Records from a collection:
[Start of section]
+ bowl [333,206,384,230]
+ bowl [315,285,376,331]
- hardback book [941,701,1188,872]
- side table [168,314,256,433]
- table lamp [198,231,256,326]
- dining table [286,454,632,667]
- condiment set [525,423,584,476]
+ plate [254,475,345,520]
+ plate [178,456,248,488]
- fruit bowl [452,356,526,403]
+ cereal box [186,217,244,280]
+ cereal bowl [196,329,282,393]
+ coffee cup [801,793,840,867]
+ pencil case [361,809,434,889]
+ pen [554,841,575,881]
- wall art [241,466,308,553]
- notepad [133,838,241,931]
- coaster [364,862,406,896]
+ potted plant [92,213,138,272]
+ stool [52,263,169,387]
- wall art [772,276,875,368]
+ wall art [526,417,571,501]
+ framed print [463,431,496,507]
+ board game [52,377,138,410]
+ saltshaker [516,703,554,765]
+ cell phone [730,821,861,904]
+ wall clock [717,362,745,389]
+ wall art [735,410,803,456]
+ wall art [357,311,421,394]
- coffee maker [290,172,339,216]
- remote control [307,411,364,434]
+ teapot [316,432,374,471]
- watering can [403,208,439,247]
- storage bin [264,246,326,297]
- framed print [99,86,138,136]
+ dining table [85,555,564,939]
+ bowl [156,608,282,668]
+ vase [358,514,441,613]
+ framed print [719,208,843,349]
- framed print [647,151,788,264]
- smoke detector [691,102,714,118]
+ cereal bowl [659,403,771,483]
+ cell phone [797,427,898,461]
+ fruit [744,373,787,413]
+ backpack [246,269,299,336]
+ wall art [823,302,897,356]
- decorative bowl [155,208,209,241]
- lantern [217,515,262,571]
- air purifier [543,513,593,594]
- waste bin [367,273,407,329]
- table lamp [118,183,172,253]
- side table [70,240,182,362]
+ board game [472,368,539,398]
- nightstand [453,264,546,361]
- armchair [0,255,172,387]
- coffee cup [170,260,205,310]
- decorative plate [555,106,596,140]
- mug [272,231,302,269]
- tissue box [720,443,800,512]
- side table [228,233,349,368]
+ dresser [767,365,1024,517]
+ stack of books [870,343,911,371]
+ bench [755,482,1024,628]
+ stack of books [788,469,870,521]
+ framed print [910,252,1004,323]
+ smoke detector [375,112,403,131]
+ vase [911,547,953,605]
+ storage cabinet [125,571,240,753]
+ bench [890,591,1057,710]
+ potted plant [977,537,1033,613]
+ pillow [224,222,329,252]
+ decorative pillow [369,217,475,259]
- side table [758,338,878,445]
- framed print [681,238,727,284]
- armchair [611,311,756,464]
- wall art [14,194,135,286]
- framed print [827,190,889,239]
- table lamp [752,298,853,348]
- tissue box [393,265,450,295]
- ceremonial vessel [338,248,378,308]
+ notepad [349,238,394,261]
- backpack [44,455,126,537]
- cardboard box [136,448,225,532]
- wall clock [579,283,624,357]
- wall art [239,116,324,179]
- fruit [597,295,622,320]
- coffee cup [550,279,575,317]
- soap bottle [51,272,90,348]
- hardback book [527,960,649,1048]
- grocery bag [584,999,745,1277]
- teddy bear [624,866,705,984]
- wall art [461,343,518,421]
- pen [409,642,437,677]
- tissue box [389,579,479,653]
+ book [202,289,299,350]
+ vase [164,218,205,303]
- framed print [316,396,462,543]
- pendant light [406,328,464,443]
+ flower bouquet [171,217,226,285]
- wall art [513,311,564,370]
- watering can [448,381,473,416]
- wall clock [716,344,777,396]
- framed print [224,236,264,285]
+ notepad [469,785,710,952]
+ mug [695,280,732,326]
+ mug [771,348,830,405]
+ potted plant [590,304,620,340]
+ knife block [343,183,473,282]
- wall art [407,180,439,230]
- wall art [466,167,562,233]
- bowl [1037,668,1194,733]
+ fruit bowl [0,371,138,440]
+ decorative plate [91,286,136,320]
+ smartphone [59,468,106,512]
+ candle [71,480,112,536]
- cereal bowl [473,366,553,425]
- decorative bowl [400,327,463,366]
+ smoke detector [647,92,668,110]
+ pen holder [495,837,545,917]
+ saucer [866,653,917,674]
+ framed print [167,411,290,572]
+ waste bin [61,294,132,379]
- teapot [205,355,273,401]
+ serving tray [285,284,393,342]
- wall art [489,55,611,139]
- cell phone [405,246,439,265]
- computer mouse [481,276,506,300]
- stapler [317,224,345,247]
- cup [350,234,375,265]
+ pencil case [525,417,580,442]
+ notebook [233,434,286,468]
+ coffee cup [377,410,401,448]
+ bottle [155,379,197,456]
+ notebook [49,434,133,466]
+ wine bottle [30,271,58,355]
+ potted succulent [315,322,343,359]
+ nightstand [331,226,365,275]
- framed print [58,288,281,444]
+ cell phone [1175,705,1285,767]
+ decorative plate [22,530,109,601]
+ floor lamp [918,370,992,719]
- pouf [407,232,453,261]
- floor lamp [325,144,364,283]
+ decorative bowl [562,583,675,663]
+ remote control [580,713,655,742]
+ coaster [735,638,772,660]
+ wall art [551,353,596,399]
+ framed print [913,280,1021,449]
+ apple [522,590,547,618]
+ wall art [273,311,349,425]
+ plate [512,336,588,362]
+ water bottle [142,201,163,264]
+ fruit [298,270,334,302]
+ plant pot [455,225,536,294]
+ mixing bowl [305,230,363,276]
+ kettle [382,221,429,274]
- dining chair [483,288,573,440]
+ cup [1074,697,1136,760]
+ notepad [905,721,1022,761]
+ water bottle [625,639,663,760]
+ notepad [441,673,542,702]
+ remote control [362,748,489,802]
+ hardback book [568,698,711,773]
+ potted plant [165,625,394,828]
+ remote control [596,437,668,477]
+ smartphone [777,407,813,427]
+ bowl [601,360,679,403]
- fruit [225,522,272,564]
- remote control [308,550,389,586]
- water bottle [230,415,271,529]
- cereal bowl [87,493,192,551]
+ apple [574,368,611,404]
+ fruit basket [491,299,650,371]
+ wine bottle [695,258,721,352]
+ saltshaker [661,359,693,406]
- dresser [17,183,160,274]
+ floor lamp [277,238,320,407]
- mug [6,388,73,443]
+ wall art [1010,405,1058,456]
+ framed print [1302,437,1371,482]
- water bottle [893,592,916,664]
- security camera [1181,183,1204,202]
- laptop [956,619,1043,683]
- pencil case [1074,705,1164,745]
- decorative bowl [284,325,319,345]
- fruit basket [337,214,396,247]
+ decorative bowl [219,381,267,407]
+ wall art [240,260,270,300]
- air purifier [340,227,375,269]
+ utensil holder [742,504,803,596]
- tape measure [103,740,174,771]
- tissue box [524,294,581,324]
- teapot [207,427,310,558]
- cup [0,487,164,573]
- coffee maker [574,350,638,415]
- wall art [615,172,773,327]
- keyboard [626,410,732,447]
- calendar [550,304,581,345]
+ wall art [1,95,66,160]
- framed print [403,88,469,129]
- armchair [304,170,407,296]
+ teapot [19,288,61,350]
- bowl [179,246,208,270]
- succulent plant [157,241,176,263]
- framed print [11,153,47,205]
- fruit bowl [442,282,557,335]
[End of section]
__What is required__
Give back exactly the lines above, from the line containing "framed print [463,431,496,507]" through the line containing "decorative pillow [369,217,475,259]", with both end lines and nothing more.

__Reply to the task__
+ framed print [463,431,496,507]
+ board game [52,377,138,410]
+ saltshaker [516,703,554,765]
+ cell phone [730,821,861,904]
+ wall clock [717,362,745,389]
+ wall art [735,410,803,456]
+ wall art [357,311,421,394]
- coffee maker [290,172,339,216]
- remote control [307,411,364,434]
+ teapot [316,432,374,471]
- watering can [403,208,439,247]
- storage bin [264,246,326,297]
- framed print [99,86,138,136]
+ dining table [85,555,564,939]
+ bowl [156,608,282,668]
+ vase [358,514,441,613]
+ framed print [719,208,843,349]
- framed print [647,151,788,264]
- smoke detector [691,102,714,118]
+ cereal bowl [659,403,771,483]
+ cell phone [797,427,898,461]
+ fruit [744,373,787,413]
+ backpack [246,269,299,336]
+ wall art [823,302,897,356]
- decorative bowl [155,208,209,241]
- lantern [217,515,262,571]
- air purifier [543,513,593,594]
- waste bin [367,273,407,329]
- table lamp [118,183,172,253]
- side table [70,240,182,362]
+ board game [472,368,539,398]
- nightstand [453,264,546,361]
- armchair [0,255,172,387]
- coffee cup [170,260,205,310]
- decorative plate [555,106,596,140]
- mug [272,231,302,269]
- tissue box [720,443,800,512]
- side table [228,233,349,368]
+ dresser [767,365,1024,517]
+ stack of books [870,343,911,371]
+ bench [755,482,1024,628]
+ stack of books [788,469,870,521]
+ framed print [910,252,1004,323]
+ smoke detector [375,112,403,131]
+ vase [911,547,953,605]
+ storage cabinet [125,571,240,753]
+ bench [890,591,1057,710]
+ potted plant [977,537,1033,613]
+ pillow [224,222,329,252]
+ decorative pillow [369,217,475,259]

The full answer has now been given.